As adults, the people who learned it wasn’t ok to be ok and that the only way to have emotional closeness is to either not be ok or for the other person to not be ok, find each other.  They find each other and perpetuate these same painful patterns of staying unhappy and creating unhappiness so as to maintain closeness.  And we need to be aware of this dynamic if we want to change it.  It isn’t possible to be happy and not have closeness with other people.  But even if it were, happiness is not worth being alone.  And so, if we don’t become aware of this pattern so as to make different choices in our relationships, we will never be ok and we will never be happy.  We will side with being close to each other and unhappy instead.

We tend to project the idea that we had of our primary authority figures over the universe at large and or God.  What we expect from the universe is no different from what we expected from them.  If this pattern was the pattern in our childhoods, we expect that any time we are ok or worse… happy, it is a guarantee that the universe will immediately knock us out of that place with a stressor, pain or tragedy.  We need to see that this has nothing to do with the universe at large.  It is other people who created and may be currently creating this pattern because we perpetuate this pattern in our adult relationships.   The universe is not against your happiness, but it is a real potential that someone in your life may be.  
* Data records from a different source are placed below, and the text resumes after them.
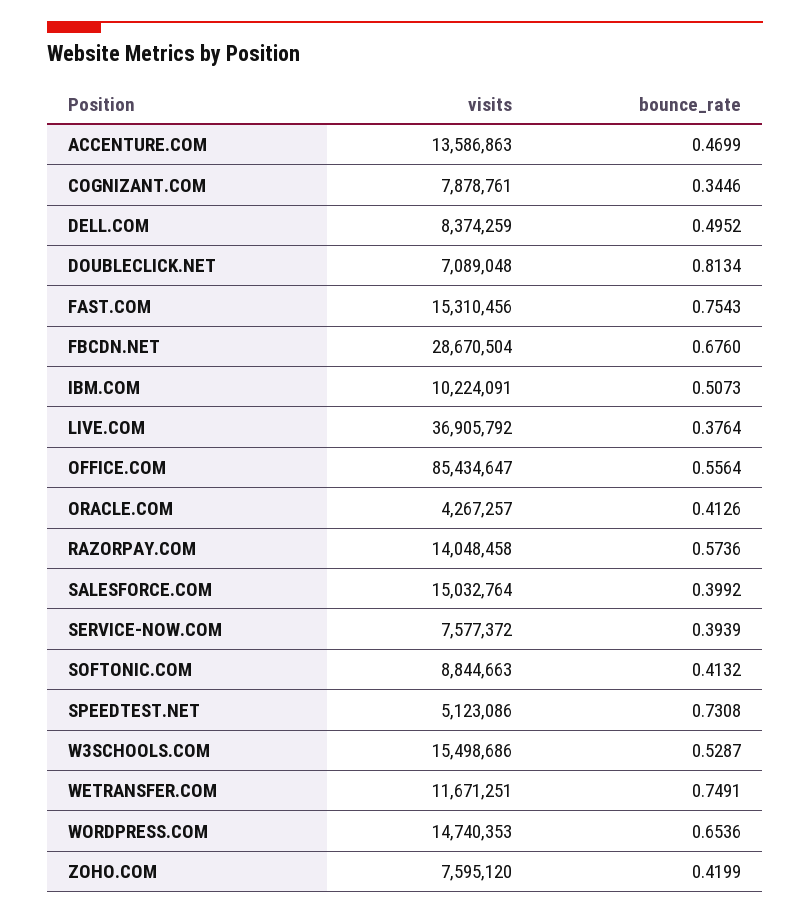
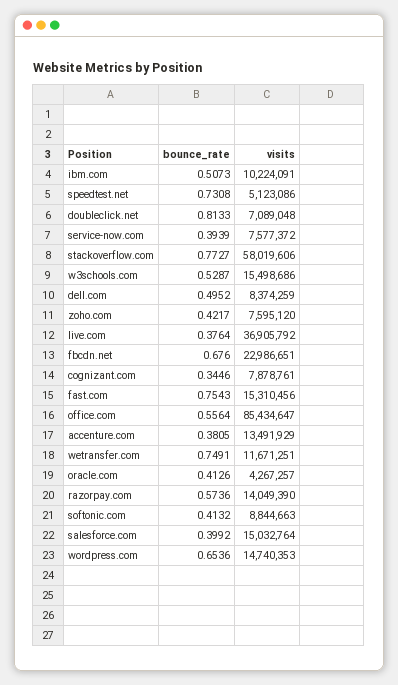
visits, ACCENTURE.COM: 13586863 -> 13491929
bounce_rate, ACCENTURE.COM: 0.4699 -> 0.3805
bounce_rate, DOUBLECLICK.NET: 0.8134 -> 0.8133
visits, FBCDN.NET: 28670504 -> 22986651
visits, RAZORPAY.COM: 14048458 -> 14049390
bounce_rate, ZOHO.COM: 0.4199 -> 0.4217
bounce_rate, stackoverflow.com: none -> 0.7727
visits, stackoverflow.com: none -> 58019606

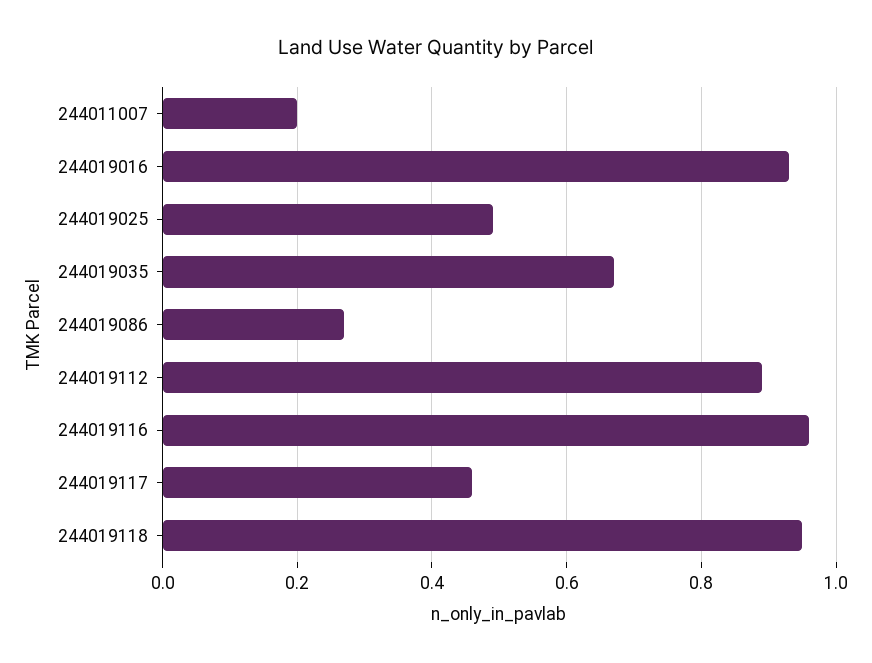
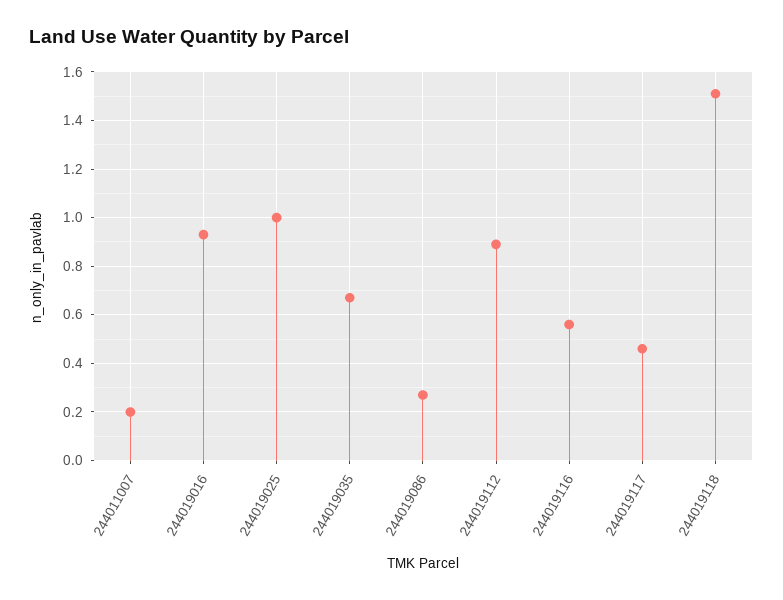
244019025: 0.5 -> 1
244019116: 0.95 -> 0.55
244019118: 0.95 -> 1.5

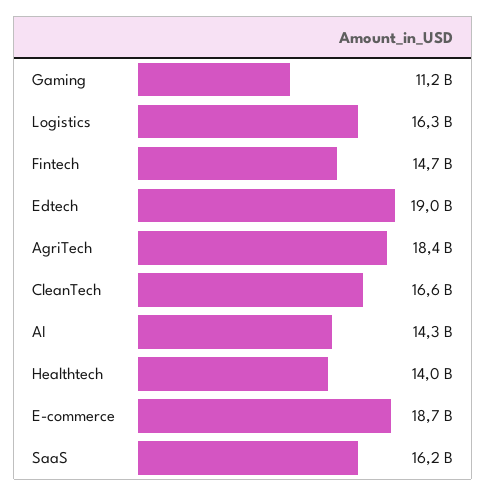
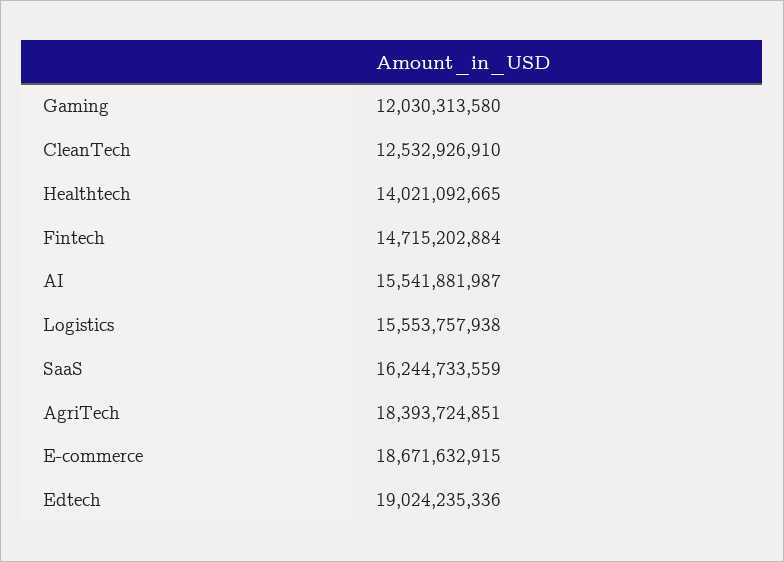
Gaming: 11200000000 -> 12030313580
Logistics: 16300000000 -> 15553757938
CleanTech: 16600000000 -> 12532926910
AI: 14300000000 -> 15541881987

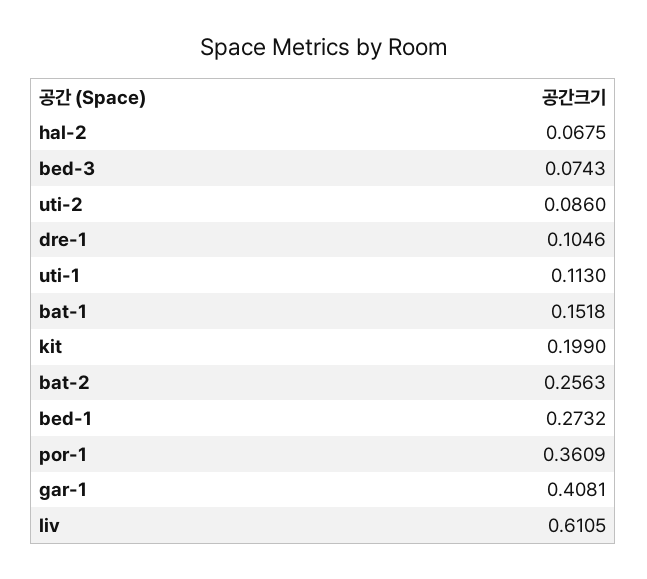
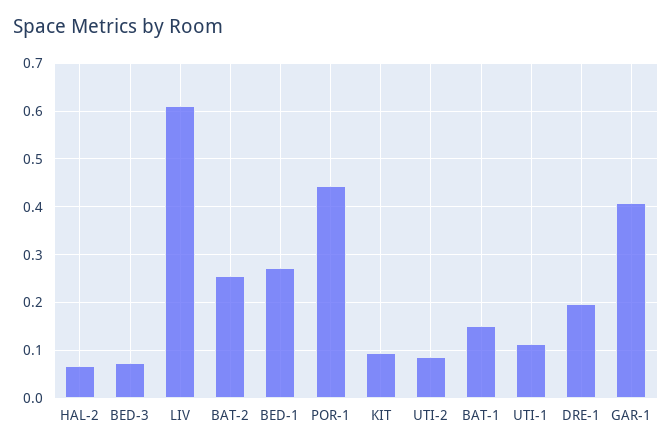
dre-1: 0.1046 -> 0.2
kit: 0.199 -> 0.1
por-1: 0.3609 -> 0.44

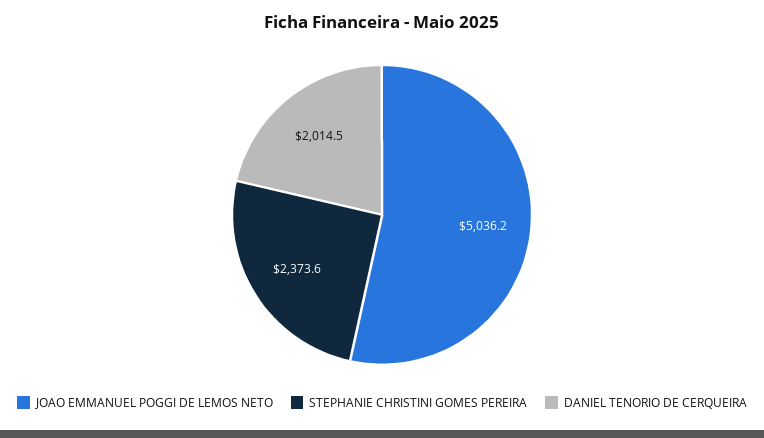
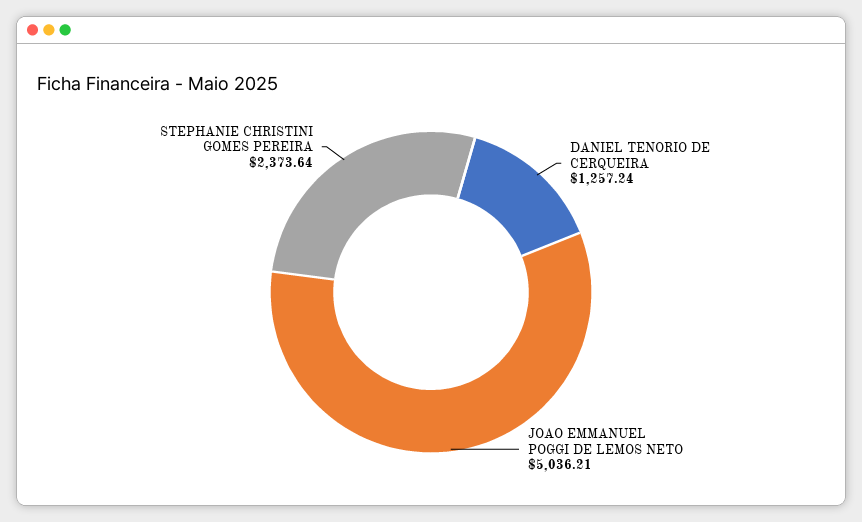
DANIEL TENORIO DE CERQUEIRA: 2014.5 -> 1257.24

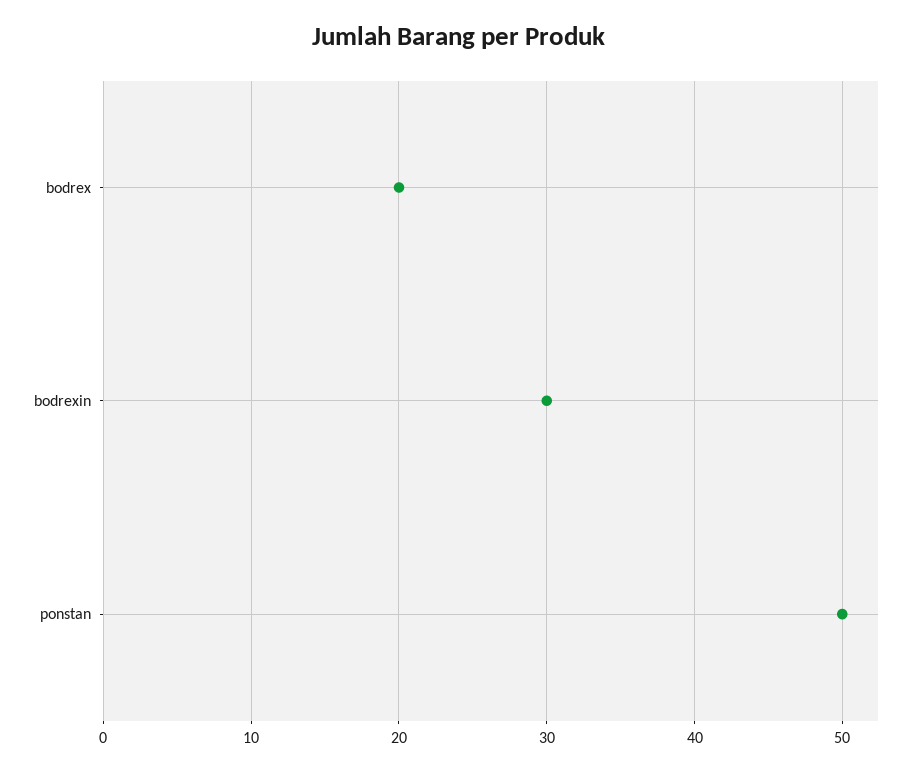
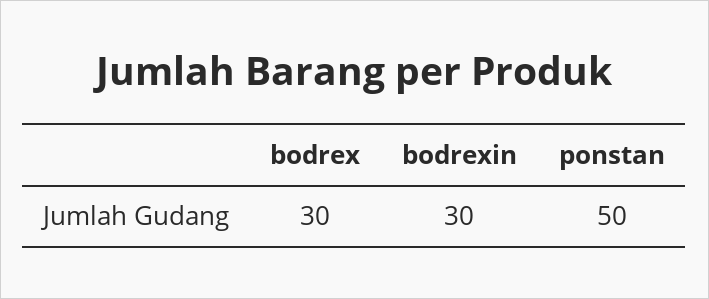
bodrex: 20 -> 30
In truth, connection and closeness should have absolutely nothing to do with being ok or not being ok.  Whether a person is happy or not should have nothing to do with connection.  They are two independent things.  We need connection if we are OK and we need connection if we are not OK.  But in today’s world with today’s social shadows, we need to begin to let ourselves be connected and be happy at the same time.  We need to stay connected whether we are happy or sad.  Happiness has got to cease to be something that isolates us or causes us to isolate other people.  By making this change in our relationships, we will create a world where it will not only be ok to not be ok; it will be ok to be ok.